Die chilenische Nationale Bewässerungskommission besucht das Aqua4D-Projekt
Nach einem Treffen kürzlich bei einer Branchenveranstaltung in der Schweizer Botschaft in Santiago hat die Nationale Bewässerungskommission (CNR) daran interessiert, mehr darüber zu erfahren, wie Aqua4D dazu beitragen kann, die sich verschärfende Wasserkrise in Chile zu lindern.

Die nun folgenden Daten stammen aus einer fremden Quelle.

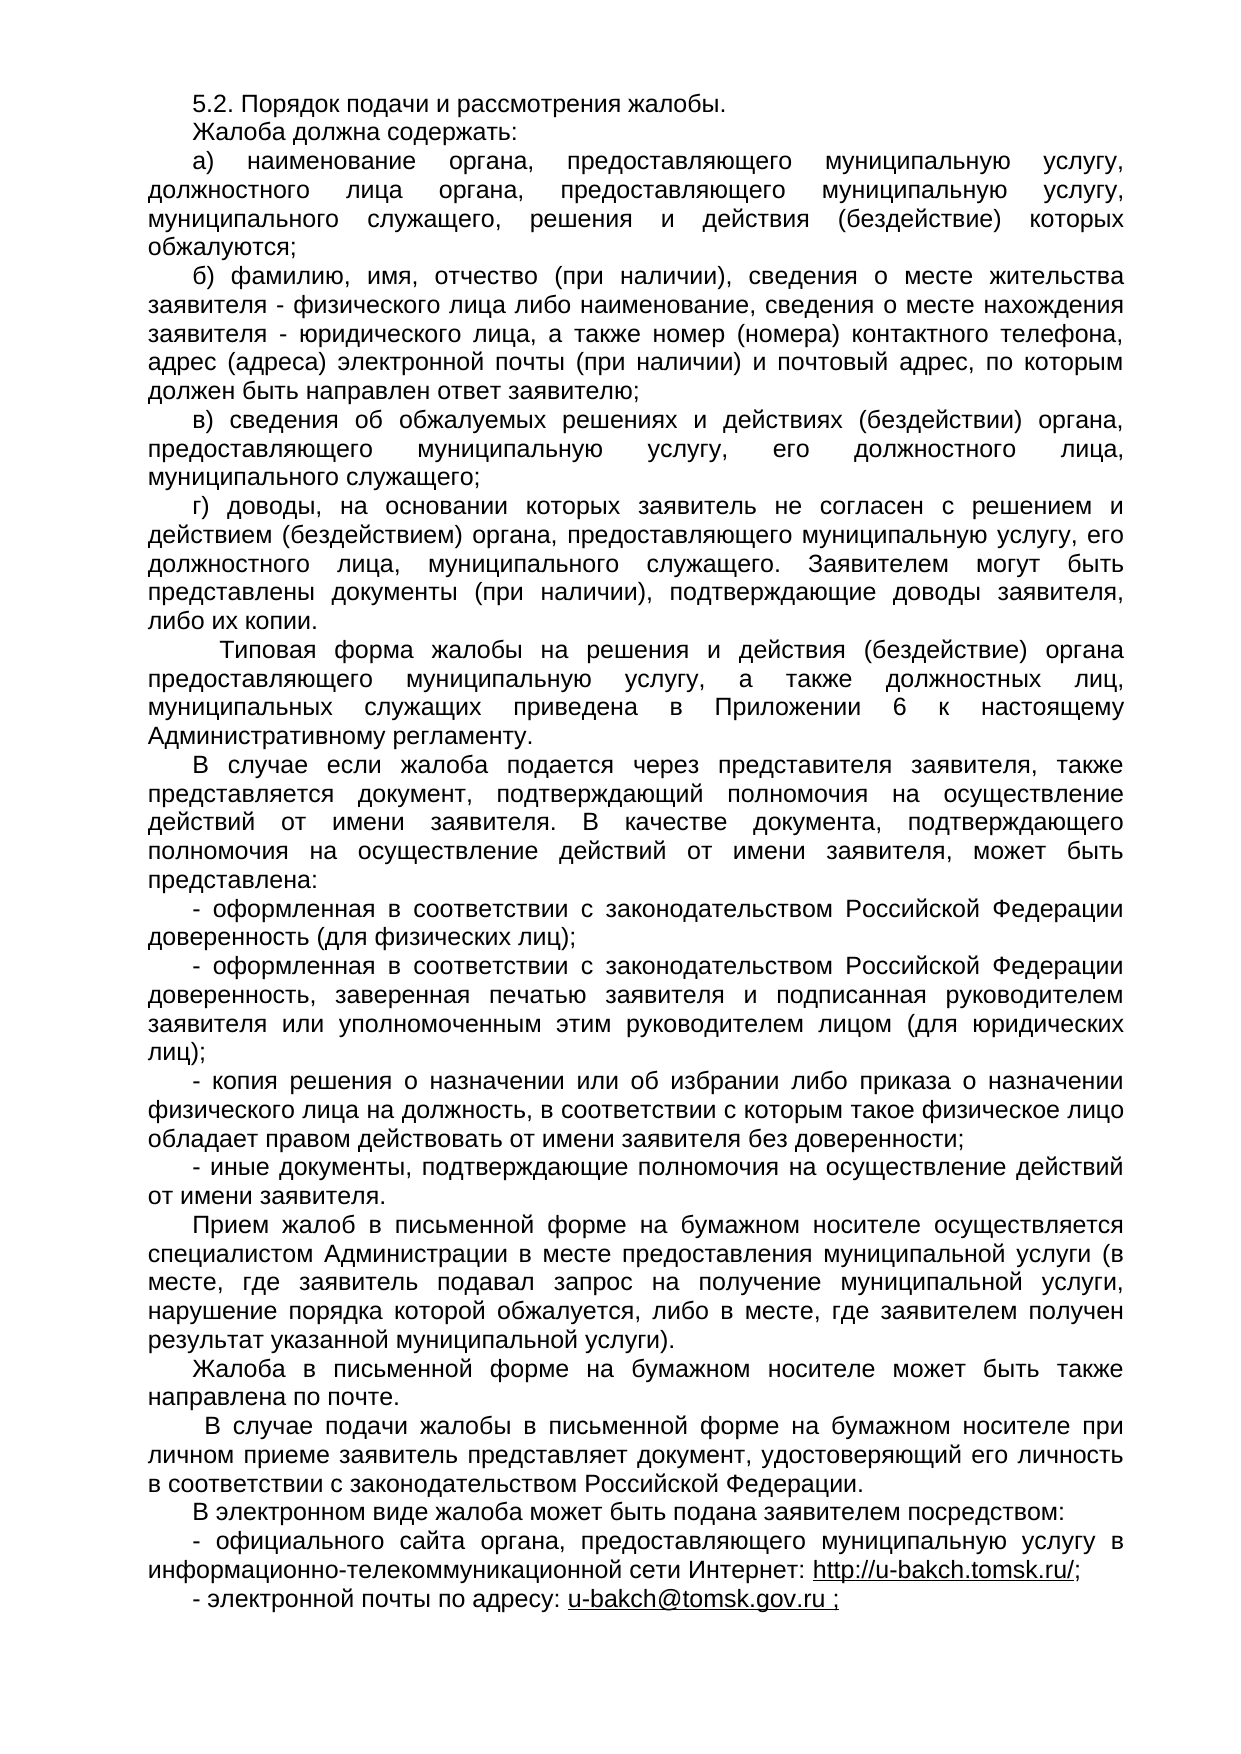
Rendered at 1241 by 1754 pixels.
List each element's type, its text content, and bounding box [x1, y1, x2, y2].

text 5.2. Порядок подачи и рассмотрения жалобы. [148, 89, 1125, 117]
text - электронной почты по адресу: u-bakch@tomsk.gov.ru ; [148, 1584, 1125, 1612]
text в) сведения об обжалуемых решениях и действиях (бездействии) органа, предоставляющего муниципальную услугу, его должностного лица, муниципального служащего; [148, 405, 1125, 491]
text - иные документы, подтверждающие полномочия на осуществление действий от имени заявителя. [148, 1152, 1125, 1210]
text Прием жалоб в письменной форме на бумажном носителе осуществляется специалистом Администрации в месте предоставления муниципальной услуги (в месте, где заявитель подавал запрос на получение муниципальной услуги, нарушение порядка которой обжалуется, либо в месте, где заявителем получен результат указанной муниципальной услуги). [148, 1210, 1125, 1354]
text - официального сайта органа, предоставляющего муниципальную услугу в информационно-телекоммуникационной сети Интернет: http://u-bakch.tomsk.ru/; [148, 1526, 1125, 1584]
text Жалоба в письменной форме на бумажном носителе может быть также направлена по почте. [148, 1354, 1125, 1411]
text Жалоба должна содержать: [148, 117, 1125, 146]
text г) доводы, на основании которых заявитель не согласен с решением и действием (бездействием) органа, предоставляющего муниципальную услугу, его должностного лица, муниципального служащего. Заявителем могут быть представлены документы (при наличии), подтверждающие доводы заявителя, либо их копии. [148, 491, 1125, 635]
text - оформленная в соответствии с законодательством Российской Федерации доверенность, заверенная печатью заявителя и подписанная руководителем заявителя или уполномоченным этим руководителем лицом (для юридических лиц); [148, 951, 1125, 1066]
text - копия решения о назначении или об избрании либо приказа о назначении физического лица на должность, в соответствии с которым такое физическое лицо обладает правом действовать от имени заявителя без доверенности; [148, 1066, 1125, 1152]
text - оформленная в соответствии с законодательством Российской Федерации доверенность (для физических лиц); [148, 894, 1125, 951]
text б) фамилию, имя, отчество (при наличии), сведения о месте жительства заявителя - физического лица либо наименование, сведения о месте нахождения заявителя - юридического лица, а также номер (номера) контактного телефона, адрес (адреса) электронной почты (при наличии) и почтовый адрес, по которым должен быть направлен ответ заявителю; [148, 261, 1125, 405]
text а) наименование органа, предоставляющего муниципальную услугу, должностного лица органа, предоставляющего муниципальную услугу, муниципального служащего, решения и действия (бездействие) которых обжалуются; [148, 146, 1125, 261]
text В случае если жалоба подается через представителя заявителя, также представляется документ, подтверждающий полномочия на осуществление действий от имени заявителя. В качестве документа, подтверждающего полномочия на осуществление действий от имени заявителя, может быть представлена: [148, 750, 1125, 894]
text В электронном виде жалоба может быть подана заявителем посредством: [148, 1497, 1125, 1526]
text Типовая форма жалобы на решения и действия (бездействие) органа предоставляющего муниципальную услугу, а также должностных лиц, муниципальных служащих приведена в Приложении 6 к настоящему Административному регламенту. [148, 635, 1125, 750]
text В случае подачи жалобы в письменной форме на бумажном носителе при личном приеме заявитель представляет документ, удостоверяющий его личность в соответствии с законодательством Российской Федерации. [148, 1411, 1125, 1497]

Chile gehört zu den Ländern mit dem höchsten Wasserverbrauch und dem größten Wasserstress. Da der Verbrauch bis 2050 um 30 % steigen soll, bedeutet dies eine enorme Belastung für den boomenden Agrarsektor des Landes, der mehrere erfolgreiche, aber wasserintensive Kulturen hervorbringt. Die Avocadoindustrie des Landes arbeitet bereits intensiv an Innovationen zur Steigerung der Wassereffizienz. Zu diesen Innovationen gehört Aqua4D, ein System zur Aufbereitung von Bewässerungswasser, das zu einer höheren Effizienz und Wassereinsparungen von 20 bis 30 % führt.

Bei der jüngsten Veranstaltung der Schweizer Botschaft wurde die Nationale Bewässerungskommission darauf aufmerksam. Neugierig geworden, mehr darüber zu erfahren und das Aqua4D-System in Aktion zu sehen, wurden sie zu einer Besichtigung einer neuen Aqua4D-Anlage in San Osvaldo eingeladen, dem mit über 300 Hektar größten Zitrusfrüchteanbauer in der Region Coquimbo.

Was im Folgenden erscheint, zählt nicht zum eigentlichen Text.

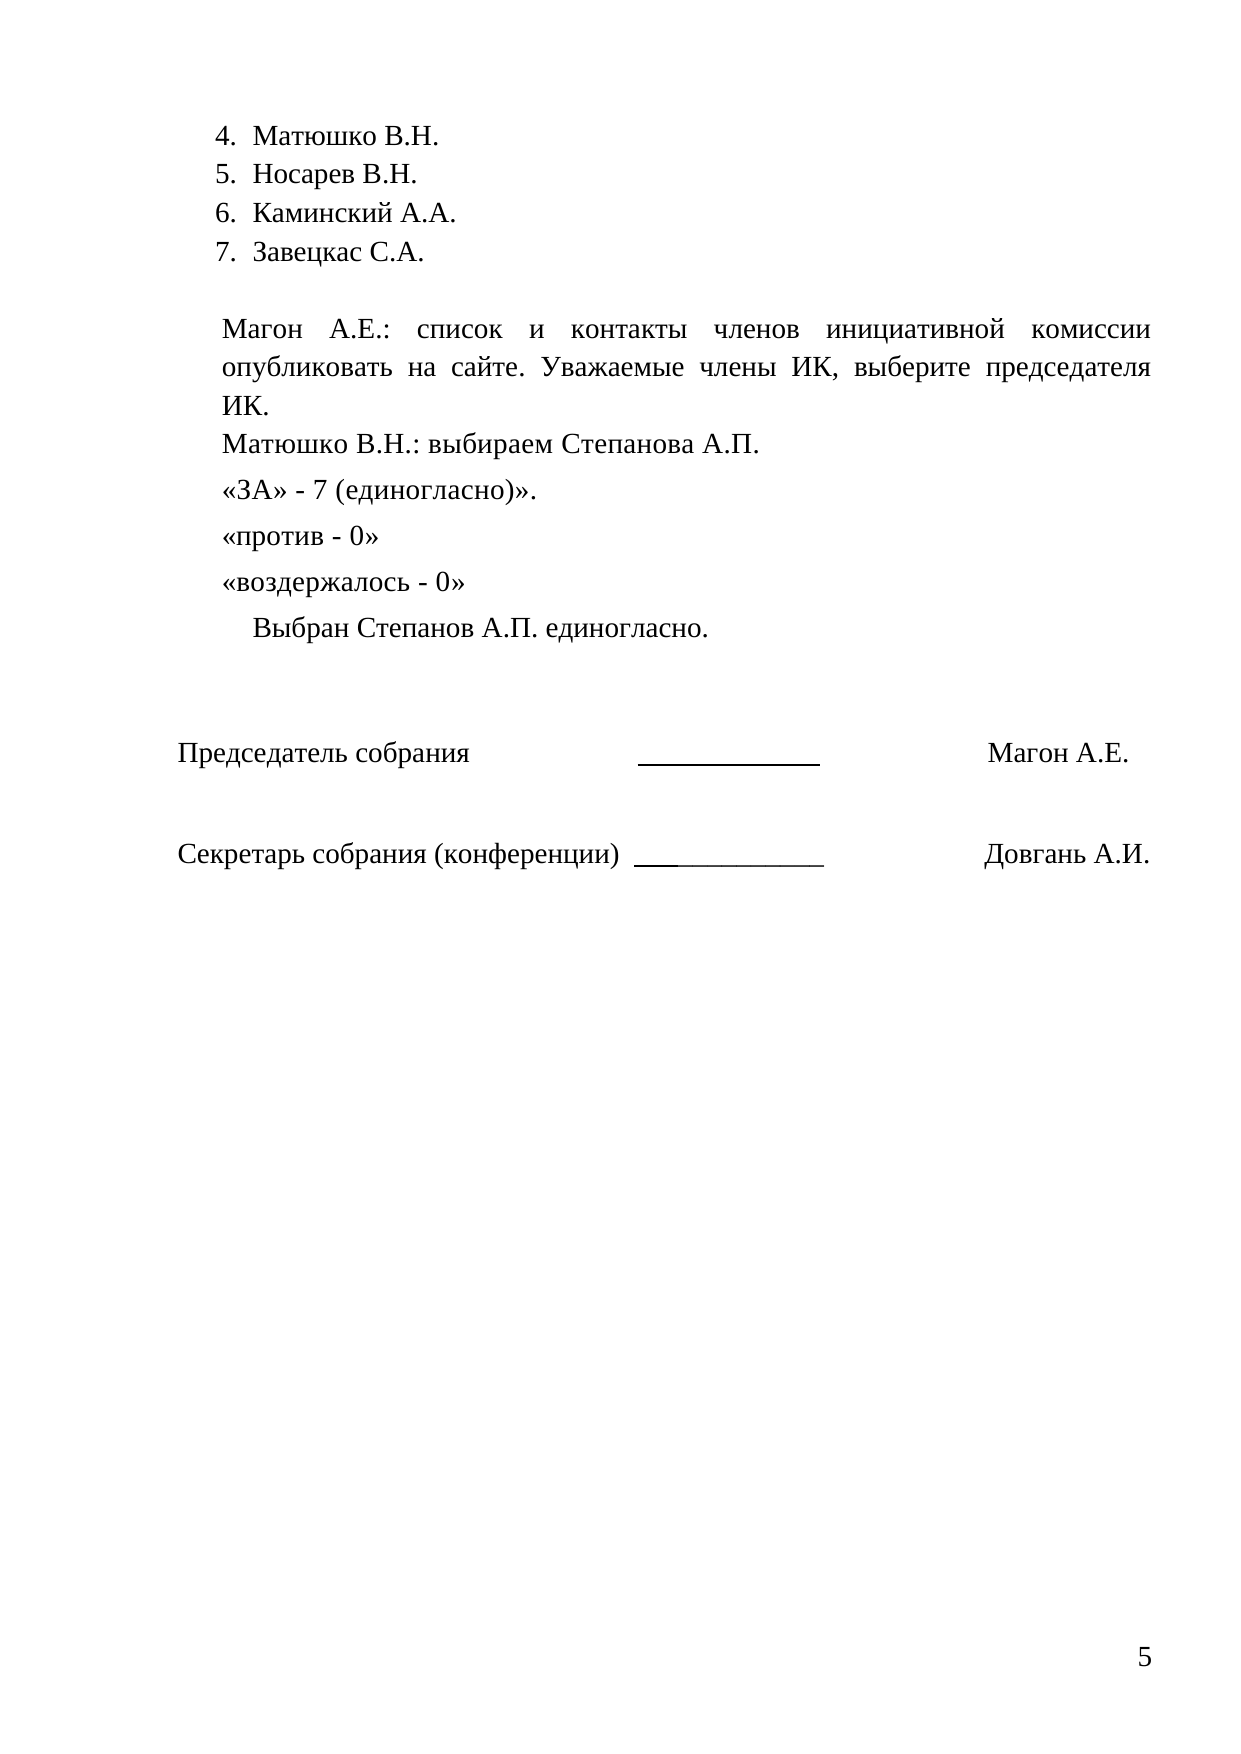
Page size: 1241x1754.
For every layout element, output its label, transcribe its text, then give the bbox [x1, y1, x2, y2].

San Osvaldo: über 300 ha Zitrusfrüchteanbaufläche
Anwesend waren Federico Errazuriz von der Nationalen Bewässerungskommission sowie mehrere Regionaldirektoren, begleitet von Felipe Villarino, Vertreter von Aqua4D Chile und Geschäftsführer der IST Group.
„Diese Technologie steigert die Bewässerungseffizienz enorm“, sagt Villarino. „Wir haben weltweit Fälle, in denen weniger Wasser verbraucht und gleichzeitig Qualität und Produktion gesteigert wurden. Das ist der Paradigmenwechsel, den wir jetzt in Chile umsetzen.